**PASSAGE TO READ**
○ ○ ○ ○ ○ ○ ○

Benjamin James Bowcock (October 28, 1879 – June 16, 1961) was a Major League Baseball second baseman.  He started the last fourteen games of the 1903 season for the St. Louis Browns, who were 65–74 and finished sixth in the American League.  The 23-year-old rookie was a native of Fall River, Massachusetts.

All fourteen of Bowcock's games were played on the road.  He made his major league debut in a September 18 doubleheader against the Philadelphia Athletics at Columbia Park.  His last appearance was on September 28 against the Boston Americans at Huntington Avenue Grounds.  The Browns won 5 and lost 9 while Bowcock was in the lineup, and he faced three Hall of Fame pitchers during that time: Chief Bender, Jack Chesbro, and Cy Young.

○ ○ ○ ○ ○ ○ ○

**COLLECTED MATERIAL**
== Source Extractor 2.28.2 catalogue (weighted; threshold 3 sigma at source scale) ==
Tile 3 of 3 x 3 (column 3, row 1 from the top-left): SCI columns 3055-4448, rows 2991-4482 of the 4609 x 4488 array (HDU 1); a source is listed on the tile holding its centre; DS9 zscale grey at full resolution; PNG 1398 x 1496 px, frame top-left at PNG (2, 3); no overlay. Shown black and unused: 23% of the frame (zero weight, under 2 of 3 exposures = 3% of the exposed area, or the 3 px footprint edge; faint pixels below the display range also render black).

○ ○ ○ ○ ○ ○ ○

**EXERCISES**
**A.** From the passage about Benjamin Bowcock, extract the part that opens with the words containing "Benjamin James Bowcock" and closes with "and Cy Young.", copying it without change.
**B.** Answer these from the passage about Benjamin Bowcock:
(i) What was Bowcock's hometown?
(ii) Which team did he face in his major league debut?
(iii) How many games did the Browns win and lose with him in the lineup?
**C.** Proceed with the passage about Benjamin Bowcock, writing on from its final sentence.
The data is not needed for any of this.

**OUTPUTS IN ORDER**
**A.**
Benjamin James Bowcock (October 28, 1879 – June 16, 1961) was a Major League Baseball second baseman.  He started the last fourteen games of the 1903 season for the St. Louis Browns, who were 65–74 and finished sixth in the American League.  The 23-year-old rookie was a native of Fall River, Massachusetts.

All fourteen of Bowcock's games were played on the road.  He made his major league debut in a September 18 doubleheader against the Philadelphia Athletics at Columbia Park.  His last appearance was on September 28 against the Boston Americans at Huntington Avenue Grounds.  The Browns won 5 and lost 9 while Bowcock was in the lineup, and he faced three Hall of Fame pitchers during that time: Chief Bender, Jack Chesbro, and Cy Young.

**B.**
(i) Fall River, Massachusetts
(ii) The Philadelphia Athletics
(iii) They won 5 and lost 9.

**C.**
During his brief time in the big leagues he showed a strong bat and a weak glove.  He was 16-for-50 (.320) with a slugging percentage of .480.  He had 1 home run, 10 runs batted in, and 7 runs scored.  At second base he made 7 errors in 61 total chances for a fielding percentage of .885, far below the league average of .943.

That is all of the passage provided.